Los oficiales quedaron a disposición de la Justicia por una investigación llevada a cabo por un enfrentamiento que tuvo lugar en ese balneario bonaerense.

En el comunicado de prensa del Ministerio de Justicia y Seguridad bonaerense se informa la decisión tomada y el hecho en cuestión. Allí, se describe que en un enfrentamiento ocurrido el 3 de enero del año pasado, murió  Andrés Lezcano, de 38 años tras recibir cuatro tiros por parte de uniformados de la policía.

Según se informó oficialmente ese día, dos ladrones habían entrado a robar en una casa de Valeria del Mar, donde habían maniatado a una mujer. Cuando escapaban, fueron descubiertos por personal policial de civil que dio la voz de alto. Uno de los delincuentes escapó y el otro, que intentó extraer un arma, recibió cuatro balazos y murió horas después en un hospital de Pinamar según informa un matutino porteño.

Cabe destacar que todo se apresuró luego de la declaración de un testigo de identidad reservada que sostuvo bajo juramento que Lezcano era un informante de la policía. Es por ello que existen sospechas que cuando la policía llegó a Espora al 1400, en Valeria del Mar, conocía a por lo menos uno de los ladrones y que el operativo pudo haber estado armado para dar la sensación de que se actuaba contra el delito en el inicio de la temporada de verano.

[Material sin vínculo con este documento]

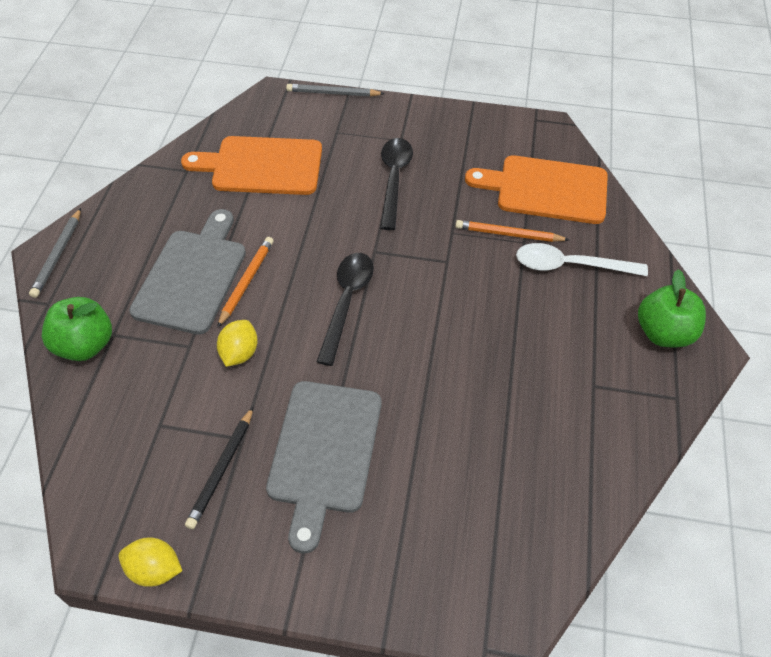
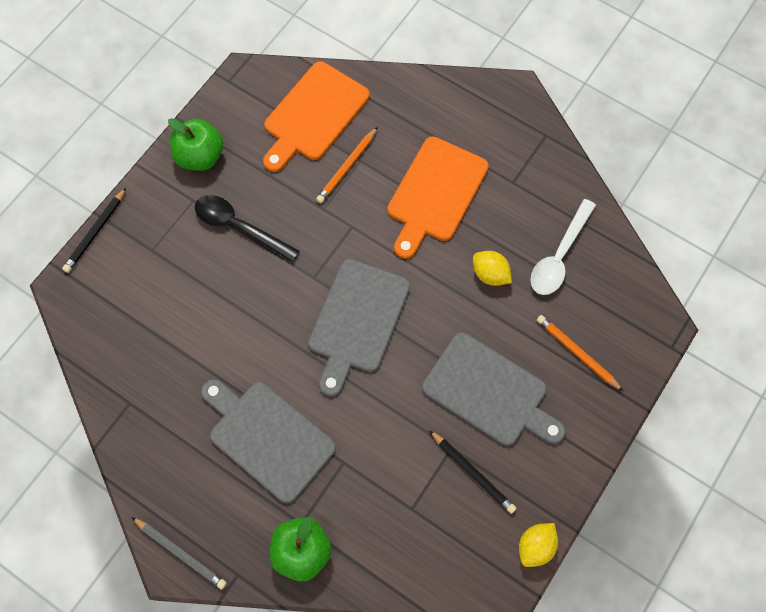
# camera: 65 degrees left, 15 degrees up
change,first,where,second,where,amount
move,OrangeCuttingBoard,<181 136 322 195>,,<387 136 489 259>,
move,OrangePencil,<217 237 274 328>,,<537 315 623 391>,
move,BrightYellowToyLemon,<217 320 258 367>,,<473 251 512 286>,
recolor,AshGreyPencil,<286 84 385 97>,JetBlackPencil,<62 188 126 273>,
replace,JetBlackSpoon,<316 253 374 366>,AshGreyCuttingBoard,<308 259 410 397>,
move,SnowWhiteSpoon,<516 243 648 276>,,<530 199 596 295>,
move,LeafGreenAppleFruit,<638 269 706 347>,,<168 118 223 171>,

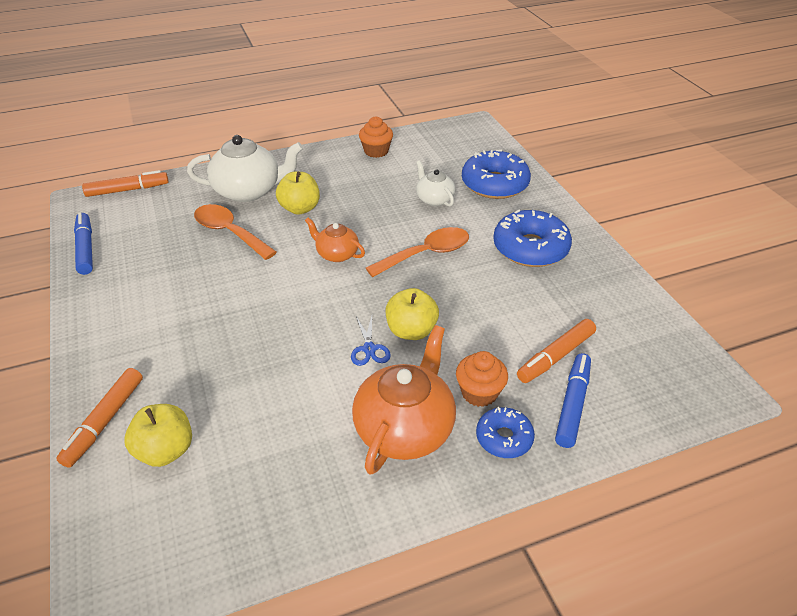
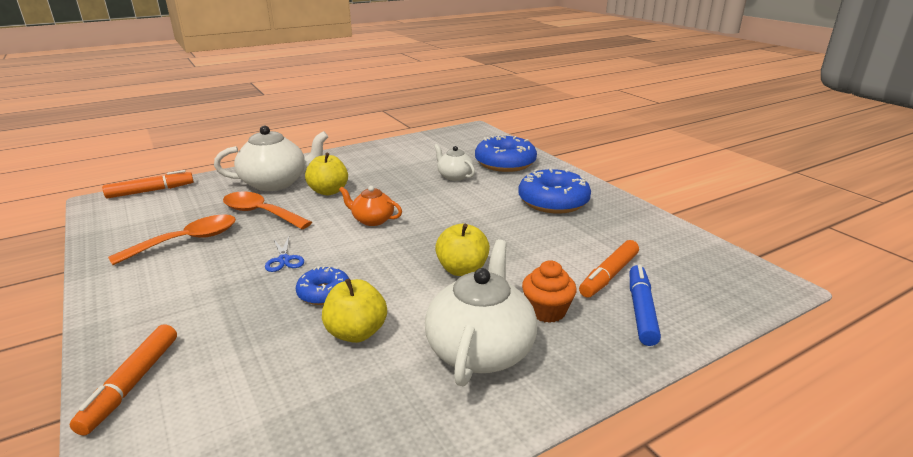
# camera: 10 degrees left, 15 degrees down
change,first,where,second,where,amount
delete,CobaltMarkerPen,<74 212 93 275>,,,
move,BrightYellowAppleFruit,<125 404 192 467>,,<322 279 387 343>,
move,CobaltShears,<351 316 391 366>,,<265 237 304 272>,
recolor,OrangeChinaTeapot,<352 325 456 475>,SnowWhiteChinaTeapot,<425 239 537 387>,
delete,OrangeFairyCake,<359 116 393 158>,,,
move,OrangeSpoon,<366 227 469 277>,,<108 215 236 265>,
move,CobaltGlazedDonut,<476 407 535 458>,,<296 266 349 305>,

Luego de un año de investigaciones, se determinó que ese violento robo había sido en realidad una trampa policial armada con un “buchón”(el ladrón que, por error, terminó muerto) y una prostituta (supuesta dueña de la casa asaltada) para mostrar efectividad . Quien reveló todo fue otro asaltante, que logró escapar del tiroteo y que se presentó a la Justicia para contar todo lo que sabía de los arreglos entre sus compañero muerto y el jefe de la DDI de Gesell. Habló por una sencilla razón: tenía miedo de que los policías involucrados lo mataran.

El caso explotó ayer de manera contundente. Por orden de la Justicia de Dolores, cuatro grupos de Asuntos Internos de la Bonaerense detuvieron al Subcomisario Claudio Arnouk (ex jefe de la DDI de Gesell y actual jefe de la brigada de San Miguel), a dos oficiales principales, a un inspector y a un subteniente que habían sido sus subordinados y actualmente trabajaban en la zona de Morón. También cayó presa una mujer: sería una prostituta que se hizo pasar por víctima del robo  y que vivía en la casa supuestamente asaltada, sobre la calle Espora al 1400. Todos se negaron a declarar ante el fiscal de Dolores que lleva el caso.

A los seis –aunque con distintos tipo de responsabilidad, según las fuentes consultadas– se los acusa de uno de los delitos mas graves del Código Penal, “homicidio calificado”. En palabras mas sencillas: se les imputa armar o participar en una trampa (el falso robo) que terminó con la muerte del ladrón Andrés Osvaldo Lescano (38), quien recibió cuatro balazos .

Lescano era informante de policial, al punto de que figuraba en varios procedimientos como “testigo”. La investigación determinó que vivía en Quilmes, pero que la Policía de la Costa lo llevaba hasta allí para que hiciera “trabajos” . Es más, parte de los policías detenidos ayer son investigados también por el robo (y reventa) de cinco cuatriciclos .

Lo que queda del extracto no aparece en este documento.